:: EXTRACTED TEXT

Linux is another option, Ubuntu is good for starters but Arch Linux is recommended when you get the hang of Linux.
Also with PC you can get laptops from like 380 euros in 15.6" that are good enough for internet and movies and shit. I bought a laptop for gaming next to my desktop. 800 euros got me a Intel i7, 8GB of ram, AMD Radeon HD 6770 2 GB dedicated, 640GB HDD, 15.6" Led Backlited LCD. Also a decent build quality, mostly metal with sturdy plastic parts in some places.


----------



## greg-the-fox (Mar 18, 2012)

Will you just fuck off? I knew this would turn into a Mac vs PC debate and it's obvious that you're trolling. Real mature.
For the record I dual boot Snow Leopard and Windows 7, and immensely prefer Snow Leopard.


----------



## Frroat (Mar 18, 2012)

I'm pretty sure it's the display then, just by the looks of it and that there's nothing else screwy on-screen. Hopefully it doesn't worsen, but I'd get it checked out.

Just curious: what do you use your computer for mostly? I'm asking because unless you really need a high end machine, I think it could be viable to get by with a cheaper PC or an iPad maybe. Depends on the kind of work you do. If you still want a Mac I might go with a refurbished one though, much cheaper but still very decent machines.


----------



## greg-the-fox (Mar 18, 2012)

Frroat said:


> I'm pretty sure it's the display then, just by the looks of it and that there's nothing else screwy on-screen. Hopefully it doesn't worsen, but I'd get it checked out.
> 
> Just curious: what do you use your computer for mostly? I'm asking because unless you really need a high end machine, I think it could be viable to get by with a cheaper PC or an iPad maybe. Depends on the kind of work you do. If you still want a Mac I might go with a refurbished one though, much cheaper but still very decent machines.



I need a really powerful machine, this is not quite doing it for me at the moment as the hardware is starting to get out of date and I'm really running out of hard drive space. I use it for music production, image editing, painting, CAD drawing/3D modeling, maybe some video production every now and then. (Well the only program that's mac-only I'm really attached to is Logic but I suppose if I switched to Ableton I could do all this on a PC, as I need to dual boot to run some programs anyway)

::::

WHAT IS NEEDED: Please retype the forum thread from "Also with PC" to "trolling. Real mature.". The listing after this point comes from a separate source.

:: SUPPLIED MATERIAL

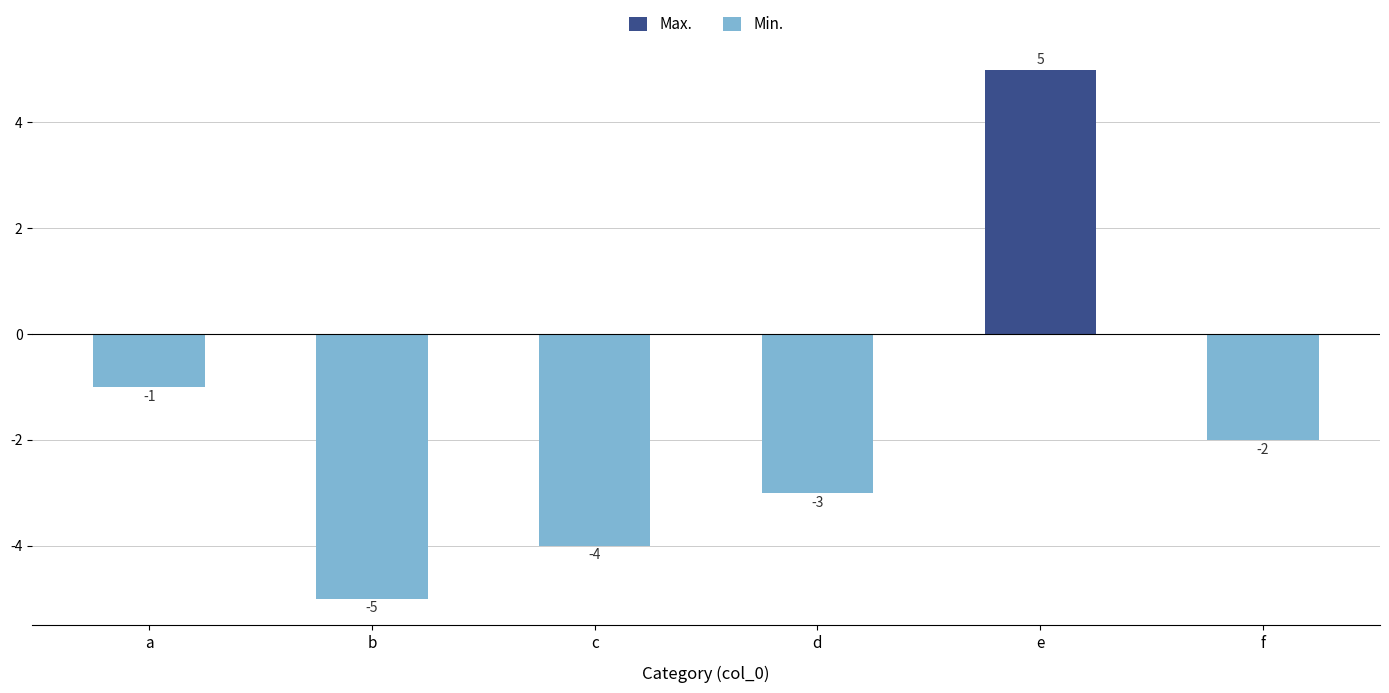

What is the approximate value of Max. at e?

5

::::

SOLUTION:
Also with PC you can get laptops from like 380 euros in 15.6" that are good enough for internet and movies and shit. I bought a laptop for gaming next to my desktop. 800 euros got me a Intel i7, 8GB of ram, AMD Radeon HD 6770 2 GB dedicated, 640GB HDD, 15.6" Led Backlited LCD. Also a decent build quality, mostly metal with sturdy plastic parts in some places.


----------



## greg-the-fox (Mar 18, 2012)

Will you just fuck off? I knew this would turn into a Mac vs PC debate and it's obvious that you're trolling. Real mature.